Côte d'Ivoire : La publication d'un calendrier électoral est nécessaire – Ban

21 avril 2009

La publication d'un calendrier pour les élections en Côte d'Ivoire est nécessaire pour donner un nouvel élan au processus électoral et permettre la tenue de ces élections avant la fin 2009, estime le Secrétaire général de l'ONU, Ban Ki-moon, dans un rapport publié lundi.

« Il importe maintenant que la Commission électorale indépendante publie sans plus tarder un calendrier réaliste et détaillé pour les élections, assorti d'objectifs d'étapes clairement définis », dit M. Ban dans ce rapport remis au Conseil de sécurité.

« La Côte d'Ivoire a besoin d'urgence d'élections crédibles et transparentes qui mettront fin aux dispositions transitoires actuelles et conféreront au gouvernement élu la légitimité requise pour tirer parti des progrès réalisés jusqu'ici dans le processus de paix et œuvrer en faveur de la stabilité et du relèvement à long terme du pays avec le soutien de la communauté internationale », ajoute-t-il.

Selon lui, il est important de fixer des échéances précises pour les cinq principales étapes (établissement de la liste électorale provisoire et de la liste électorale définitive, production des cartes d'identité et d'électeur ainsi que leur distribution, préparation de 11.000 bureaux de vote et campagne électorale officielle), ces étapes étant essentielles pour assurer la transparence et l'efficacité du processus électoral et sa bonne planification.

Le Secrétaire général se dit vivement encouragé par les progrès considérables réalisés dans les opérations d'identification et d'inscription sur les listes électorales qui ont permis de recenser 5,9 millions de personnes.

Par ailleurs, il estime qu'il faut régler les questions de réunification en suspens, car celles-ci seront cruciales pour créer les conditions nécessaires à la tenue d'élections crédibles et transparentes. Ces questions en suspens comprennent le rétablissement de l'autorité de l'État sur l'ensemble du territoire, le désarmement des ex-combattants, le démantèlement des milices et la réintégration des éléments des Forces nouvelles remplissant les conditions requises dans les forces de défense et de sécurité ivoiriennes.

Le Secrétaire général regrette que la mise en œuvre des principaux éléments du quatrième accord de paix complémentaire ait marqué le pas.

« Si le processus s'essouffle et si les difficultés et obstacles ne sont pas levés dans le courant de 2009, on court le risque de voir s'installer un statu quo qui durerait beaucoup trop longtemps.
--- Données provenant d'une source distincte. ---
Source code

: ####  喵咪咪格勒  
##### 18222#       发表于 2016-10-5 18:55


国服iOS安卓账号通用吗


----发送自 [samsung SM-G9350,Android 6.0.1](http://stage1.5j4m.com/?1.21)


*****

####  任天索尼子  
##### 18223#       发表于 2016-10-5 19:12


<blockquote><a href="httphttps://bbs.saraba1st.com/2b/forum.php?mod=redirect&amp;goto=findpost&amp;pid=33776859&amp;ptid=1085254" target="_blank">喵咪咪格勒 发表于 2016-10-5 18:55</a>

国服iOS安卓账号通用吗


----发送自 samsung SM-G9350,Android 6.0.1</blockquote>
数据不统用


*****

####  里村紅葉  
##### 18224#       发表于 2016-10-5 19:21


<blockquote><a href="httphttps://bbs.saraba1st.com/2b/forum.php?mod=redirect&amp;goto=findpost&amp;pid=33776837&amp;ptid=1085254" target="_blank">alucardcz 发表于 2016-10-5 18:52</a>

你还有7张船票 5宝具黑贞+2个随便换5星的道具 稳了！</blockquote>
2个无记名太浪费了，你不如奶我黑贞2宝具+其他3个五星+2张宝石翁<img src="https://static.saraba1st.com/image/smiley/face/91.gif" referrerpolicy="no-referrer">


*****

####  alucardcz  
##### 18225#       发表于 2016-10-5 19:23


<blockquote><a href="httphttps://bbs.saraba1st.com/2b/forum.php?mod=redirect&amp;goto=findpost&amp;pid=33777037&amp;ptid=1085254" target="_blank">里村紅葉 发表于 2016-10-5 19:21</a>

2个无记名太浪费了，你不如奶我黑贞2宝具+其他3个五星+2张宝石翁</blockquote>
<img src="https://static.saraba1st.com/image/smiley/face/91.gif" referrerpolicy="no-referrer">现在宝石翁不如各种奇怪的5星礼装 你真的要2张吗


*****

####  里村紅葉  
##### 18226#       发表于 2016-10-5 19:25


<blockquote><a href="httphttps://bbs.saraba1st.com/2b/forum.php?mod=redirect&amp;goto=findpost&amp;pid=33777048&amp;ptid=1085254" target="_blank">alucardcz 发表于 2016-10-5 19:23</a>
Dans l'éventualité où les parties ne parviendraient pas à régler leurs différends actuels et où l'incertitude subsisterait quant à une nouvelle date pour les élections, l'avenir du pays en pâtirait et le peuple ivoirien continuerait de souffrir inutilement », dit-il.
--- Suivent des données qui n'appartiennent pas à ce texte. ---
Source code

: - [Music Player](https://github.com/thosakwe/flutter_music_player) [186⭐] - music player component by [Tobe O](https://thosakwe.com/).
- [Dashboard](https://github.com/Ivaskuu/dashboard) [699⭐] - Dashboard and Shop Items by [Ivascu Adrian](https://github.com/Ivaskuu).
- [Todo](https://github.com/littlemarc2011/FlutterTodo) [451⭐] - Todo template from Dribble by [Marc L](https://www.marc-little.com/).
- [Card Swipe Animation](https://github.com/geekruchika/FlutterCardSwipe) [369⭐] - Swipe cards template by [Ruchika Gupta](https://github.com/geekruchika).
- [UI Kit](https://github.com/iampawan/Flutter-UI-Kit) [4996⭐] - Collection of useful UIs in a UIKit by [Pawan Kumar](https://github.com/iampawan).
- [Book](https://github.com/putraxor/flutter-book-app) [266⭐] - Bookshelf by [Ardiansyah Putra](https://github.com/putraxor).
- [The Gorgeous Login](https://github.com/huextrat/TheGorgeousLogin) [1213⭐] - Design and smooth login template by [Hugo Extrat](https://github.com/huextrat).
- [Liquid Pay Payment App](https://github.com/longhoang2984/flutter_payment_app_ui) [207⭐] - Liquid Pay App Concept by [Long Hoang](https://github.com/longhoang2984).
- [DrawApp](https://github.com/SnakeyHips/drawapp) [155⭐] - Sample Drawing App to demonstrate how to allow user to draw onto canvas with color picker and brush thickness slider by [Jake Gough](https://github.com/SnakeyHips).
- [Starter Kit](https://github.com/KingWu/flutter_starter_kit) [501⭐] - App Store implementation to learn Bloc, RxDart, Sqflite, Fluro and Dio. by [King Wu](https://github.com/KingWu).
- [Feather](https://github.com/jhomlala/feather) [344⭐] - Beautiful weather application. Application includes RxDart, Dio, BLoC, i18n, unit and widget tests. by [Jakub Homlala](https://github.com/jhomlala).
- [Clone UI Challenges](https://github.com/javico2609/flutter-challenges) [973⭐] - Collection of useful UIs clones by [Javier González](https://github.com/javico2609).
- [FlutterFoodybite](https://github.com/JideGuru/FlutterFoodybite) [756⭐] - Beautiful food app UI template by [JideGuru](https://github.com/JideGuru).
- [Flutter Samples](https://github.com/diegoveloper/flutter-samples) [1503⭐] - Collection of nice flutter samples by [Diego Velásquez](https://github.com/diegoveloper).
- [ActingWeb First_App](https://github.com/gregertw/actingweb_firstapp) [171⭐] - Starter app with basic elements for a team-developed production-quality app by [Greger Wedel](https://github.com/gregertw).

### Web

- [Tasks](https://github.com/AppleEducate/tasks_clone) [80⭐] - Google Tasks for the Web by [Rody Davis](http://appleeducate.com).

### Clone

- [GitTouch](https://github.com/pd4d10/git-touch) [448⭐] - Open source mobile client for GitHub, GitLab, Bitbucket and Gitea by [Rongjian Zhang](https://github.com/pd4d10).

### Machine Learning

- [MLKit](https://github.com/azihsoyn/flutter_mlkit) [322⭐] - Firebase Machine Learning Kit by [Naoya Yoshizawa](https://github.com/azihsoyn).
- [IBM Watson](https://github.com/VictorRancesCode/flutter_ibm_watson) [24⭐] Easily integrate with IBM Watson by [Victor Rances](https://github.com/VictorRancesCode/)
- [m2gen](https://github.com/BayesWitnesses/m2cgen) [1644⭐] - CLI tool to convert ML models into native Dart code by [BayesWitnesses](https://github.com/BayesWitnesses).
En revanche, si la situation en matière de sécurité continue de s'améliorer dans les mois à venir et si les opérations de réunification et les préparatifs en vue de la tenue des élections marquent des progrès, le Secrétaire général a l'intention de proposer au Conseil de sécurité dans ses futurs rapports d'éventuels ajustements du rôle et de la configuration de l'Opération des Nations Unies en Côte d'Ivoire (ONUCI).